Похищение Европы | страница 60



— Моя мама не Штирлиц, — заявил Григорий, окончательно проснувшись. — Моя мама — Александр Македонский.

— Почему? — мужик аж поперхнулся дымом, но бычок под ноги не бросил, нашел пепельницу.

— Моя мама может делать несколько дел сразу.

— Например?

— Говорить по телефону, считать на калькуляторе, чатиться, делать документы в ворде, следить за плитой… Нет, за плитой обычно следит баба Душана.

Похоже, ночной гость глянулся Григорию — парень не только принялся излагать семейные интимности, не только подошел к ночному гостю, но даже вознамерился пристроиться на колени.

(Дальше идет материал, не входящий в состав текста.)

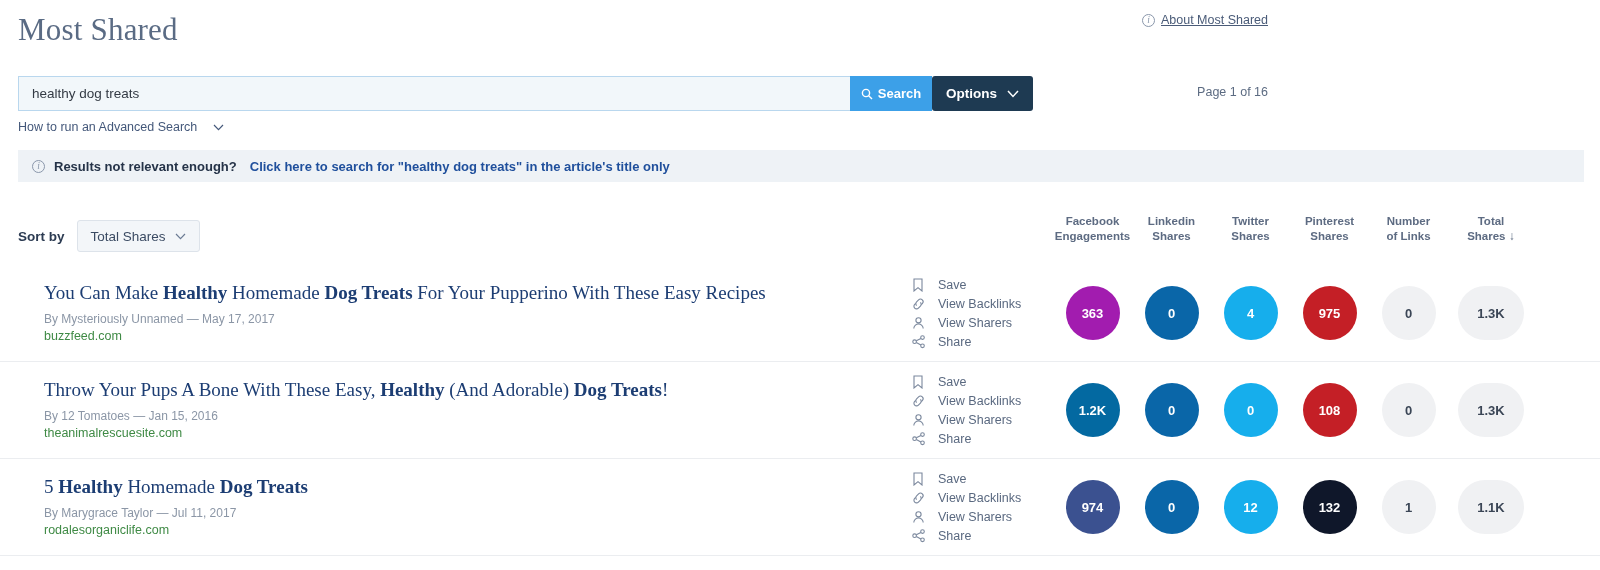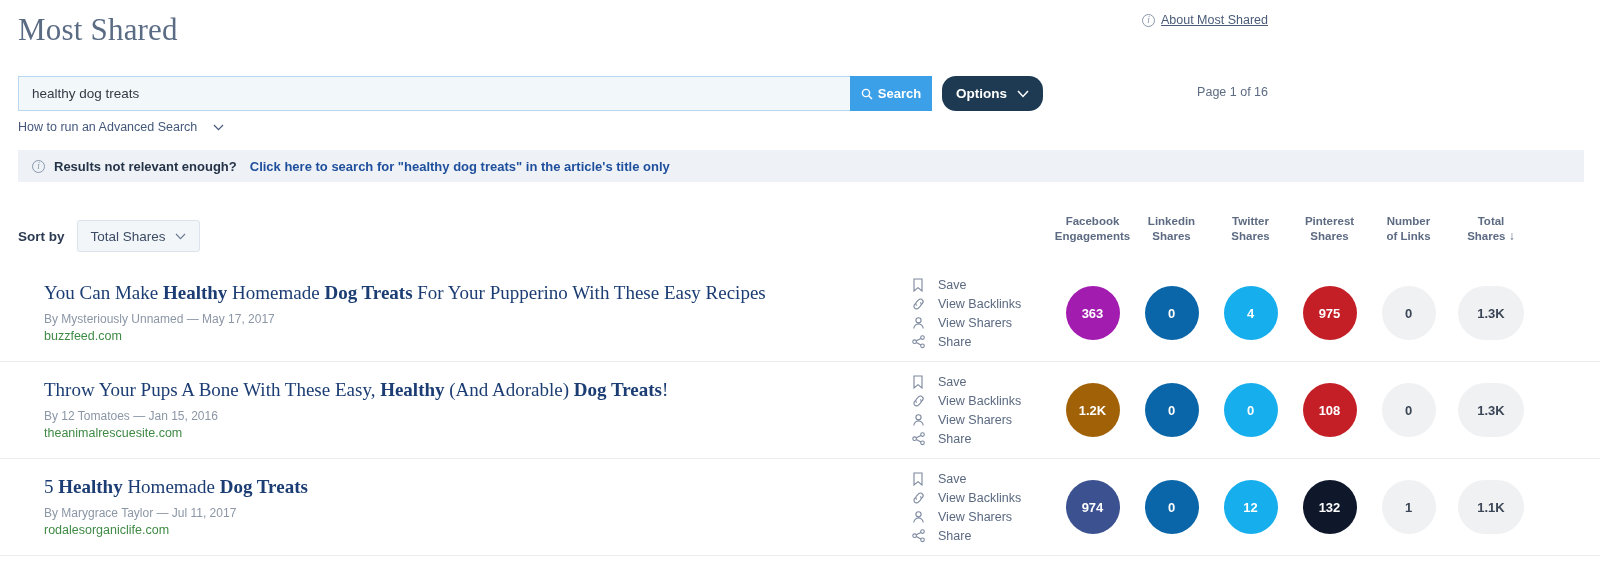--- a/index.html
+++ b/index.html
@@ -85,10 +85,9 @@
 
   .options-btn {
     height: 35px;
-    margin-left: 10px;
     padding: 0 14px;
     background: #1e3a52;
-    border: none; border-radius: 14px;
+    border: none; border-radius: 3px;
     color: #fff;
     font-size: 13.5px;
     font-weight: bold;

— Твоя бабушка — болгарка?

— Да! Обе!

— Ну, молодец!

— От тебя вином пахнет!

Спас поднялся со скамьи.

— Мне пора. Завтра рано на работу.

— Вы?.. — Наташа почему-то растерялась.

— Я — таксист. Сейчас на Солнечном берегу уже есть работа. Сезон начался и он обещает быть хорошим — в Европе не спокойно, а у нас…

— Да. Я слышала рассказы вашей дочери.

— Так я пойду?

— Разумеется. Приходите ужинать… или обедать… или когда хотите.

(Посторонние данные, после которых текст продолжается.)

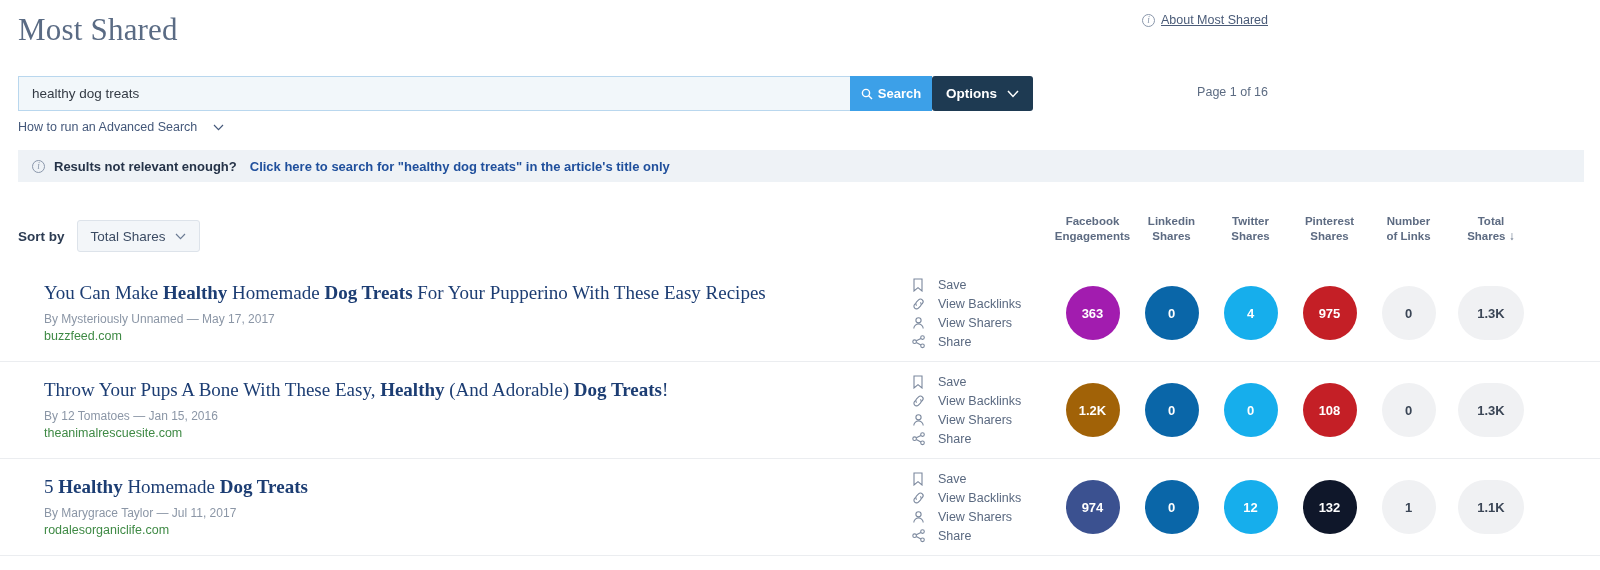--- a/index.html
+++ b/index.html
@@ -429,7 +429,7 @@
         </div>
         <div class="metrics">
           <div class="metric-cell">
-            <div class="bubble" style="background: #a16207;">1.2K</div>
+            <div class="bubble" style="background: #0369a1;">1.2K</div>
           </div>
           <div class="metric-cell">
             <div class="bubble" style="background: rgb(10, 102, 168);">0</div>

Она зачем-то плелась следом за ним до садовой калитки, но та оказалась заперта, а ключ Бог знает где. А он смотрит на неё так, будто они давным-давно знакомы. Взгляд оценивающий, мужской. А она-то давно уж предпочитает не замечать таких вот взглядов. А если дело пойдет дальше? Что если обнимет? Нет! Он не осмелится! Но если всё же…Ах, она ещё способна разволноваться по такому вот ничтожному поводу! Он может заметить, а ведь тогда сразу станет понятно, как давно она одна, а тело всё ещё просит чего-то. Но это только тело, будь оно неладно. Оно может желать, может вспомнить… Нет, он не обнимет. Почему она должна непременно ему понравиться? Да и постесняется он ребенка. Сам ведь отец. Вот он, Григорий, преодолевая дрему, следует за ними след в след. А от этого репья избавиться не просто! Наташе вдруг сделалось страшно. Голова странно кружилась то ли от вина, то ли вследствие духоты. А она-то думала, что всё умерло, заплесневело, подернулось паутиной, сплющилось, истлело. Какой-то совсем чужой человек вот так вот прямо, с незамысловатым мужским интересом смотрит на неё. Почему же она так волнуется? Наташа судорожно дергала за ручку калитки, но та никак не поддавалась, да и Гришка не желал умолкать:

— Моя мама всё может, — бубнил он. — Она самая лучшая, самая сильная, самая красивая…

— … вот только ключ от калитки куда-то запропастился, — пролепетала Наталья. — Открыть эту дверь мама не может.

— Не волнуйся. Я так обойдусь. Тоже кое-что могу.